What is needed is the exact text of each line in the listing below from the one with "Tyvek® APX™ 400 - Folleto" up to and including the one with "Vintage-Look.", and no pictures.
--- START ---
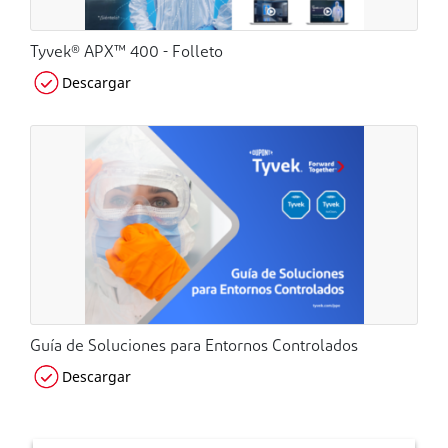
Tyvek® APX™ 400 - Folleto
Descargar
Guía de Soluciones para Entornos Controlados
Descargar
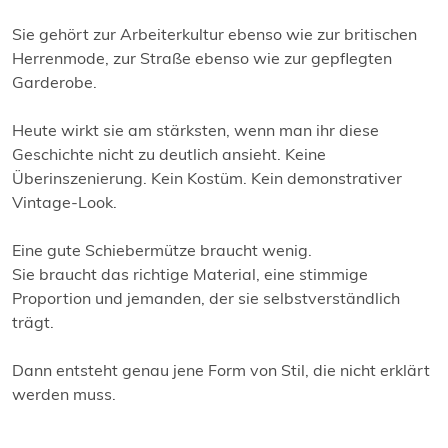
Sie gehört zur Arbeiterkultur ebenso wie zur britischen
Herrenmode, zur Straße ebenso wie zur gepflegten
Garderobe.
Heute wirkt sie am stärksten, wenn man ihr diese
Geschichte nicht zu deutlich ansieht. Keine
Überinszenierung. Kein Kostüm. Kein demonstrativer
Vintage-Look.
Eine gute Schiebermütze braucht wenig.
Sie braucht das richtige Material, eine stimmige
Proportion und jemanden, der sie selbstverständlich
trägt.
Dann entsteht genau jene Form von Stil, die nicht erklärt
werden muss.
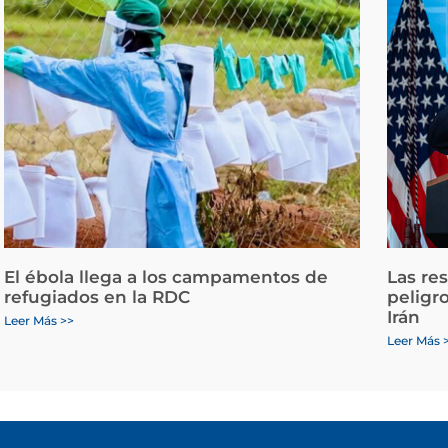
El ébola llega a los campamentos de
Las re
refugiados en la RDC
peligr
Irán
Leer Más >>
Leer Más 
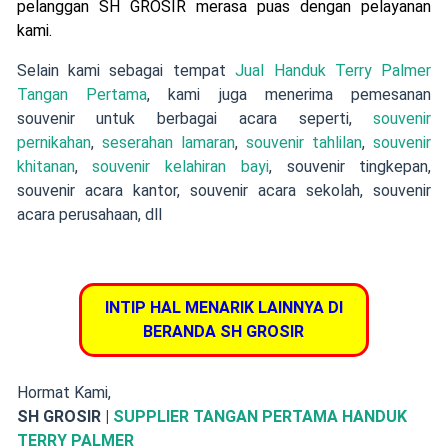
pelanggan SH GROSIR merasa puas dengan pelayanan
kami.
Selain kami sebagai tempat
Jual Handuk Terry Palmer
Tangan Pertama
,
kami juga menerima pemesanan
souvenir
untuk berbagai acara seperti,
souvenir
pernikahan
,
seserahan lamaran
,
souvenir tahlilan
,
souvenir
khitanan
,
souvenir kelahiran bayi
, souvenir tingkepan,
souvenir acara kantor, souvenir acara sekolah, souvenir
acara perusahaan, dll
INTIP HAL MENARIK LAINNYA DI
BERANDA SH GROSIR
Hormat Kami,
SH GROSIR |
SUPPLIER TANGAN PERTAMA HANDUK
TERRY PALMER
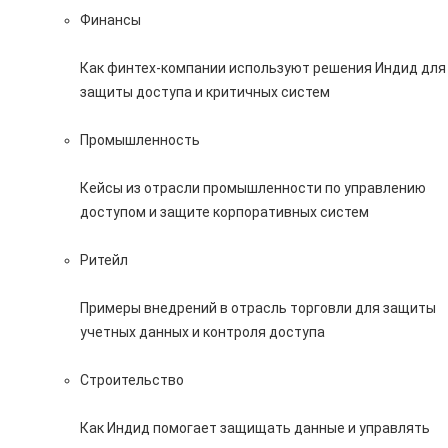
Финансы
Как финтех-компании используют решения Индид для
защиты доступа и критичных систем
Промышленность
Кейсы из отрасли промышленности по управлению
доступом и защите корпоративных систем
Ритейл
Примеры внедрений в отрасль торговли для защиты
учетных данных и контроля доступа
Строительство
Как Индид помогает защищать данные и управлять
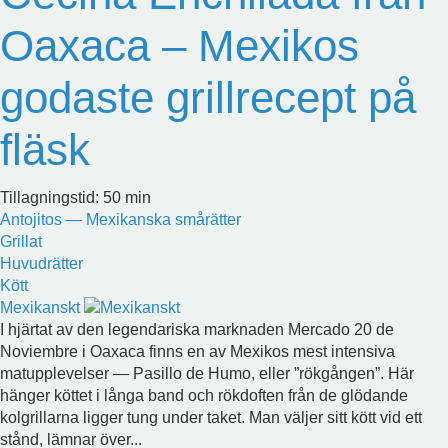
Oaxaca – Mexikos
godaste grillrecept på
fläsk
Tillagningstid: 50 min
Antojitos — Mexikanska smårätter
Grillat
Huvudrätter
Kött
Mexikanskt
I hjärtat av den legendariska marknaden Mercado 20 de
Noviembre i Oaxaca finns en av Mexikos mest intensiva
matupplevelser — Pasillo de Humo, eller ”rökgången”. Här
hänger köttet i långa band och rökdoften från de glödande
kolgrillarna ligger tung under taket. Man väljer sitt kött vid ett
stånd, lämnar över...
--- END ---
--- START ---
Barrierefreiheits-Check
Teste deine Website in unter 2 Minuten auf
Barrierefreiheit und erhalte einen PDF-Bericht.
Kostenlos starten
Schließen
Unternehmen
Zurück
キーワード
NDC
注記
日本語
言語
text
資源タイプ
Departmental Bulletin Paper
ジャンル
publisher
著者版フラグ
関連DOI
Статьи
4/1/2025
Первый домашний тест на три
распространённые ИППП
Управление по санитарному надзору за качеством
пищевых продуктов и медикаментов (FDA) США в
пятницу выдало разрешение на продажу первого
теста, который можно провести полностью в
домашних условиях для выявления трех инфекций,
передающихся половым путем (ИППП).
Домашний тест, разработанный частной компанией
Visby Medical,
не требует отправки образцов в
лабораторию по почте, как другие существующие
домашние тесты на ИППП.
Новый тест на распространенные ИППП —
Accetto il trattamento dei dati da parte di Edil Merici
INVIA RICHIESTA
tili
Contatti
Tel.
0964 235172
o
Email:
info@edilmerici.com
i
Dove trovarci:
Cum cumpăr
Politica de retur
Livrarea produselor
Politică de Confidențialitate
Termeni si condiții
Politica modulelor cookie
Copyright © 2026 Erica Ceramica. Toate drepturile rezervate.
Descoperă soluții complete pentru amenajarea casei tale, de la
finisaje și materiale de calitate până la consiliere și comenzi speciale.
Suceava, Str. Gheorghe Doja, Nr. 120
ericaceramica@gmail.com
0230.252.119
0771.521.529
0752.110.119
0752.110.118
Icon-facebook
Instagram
--- END ---
| Result |
Tyvek® APX™ 400 - Folleto
Descargar
Guía de Soluciones para Entornos Controlados
Descargar
Sie gehört zur Arbeiterkultur ebenso wie zur britischen
Herrenmode, zur Straße ebenso wie zur gepflegten
Garderobe.
Heute wirkt sie am stärksten, wenn man ihr diese
Geschichte nicht zu deutlich ansieht. Keine
Überinszenierung. Kein Kostüm. Kein demonstrativer
Vintage-Look.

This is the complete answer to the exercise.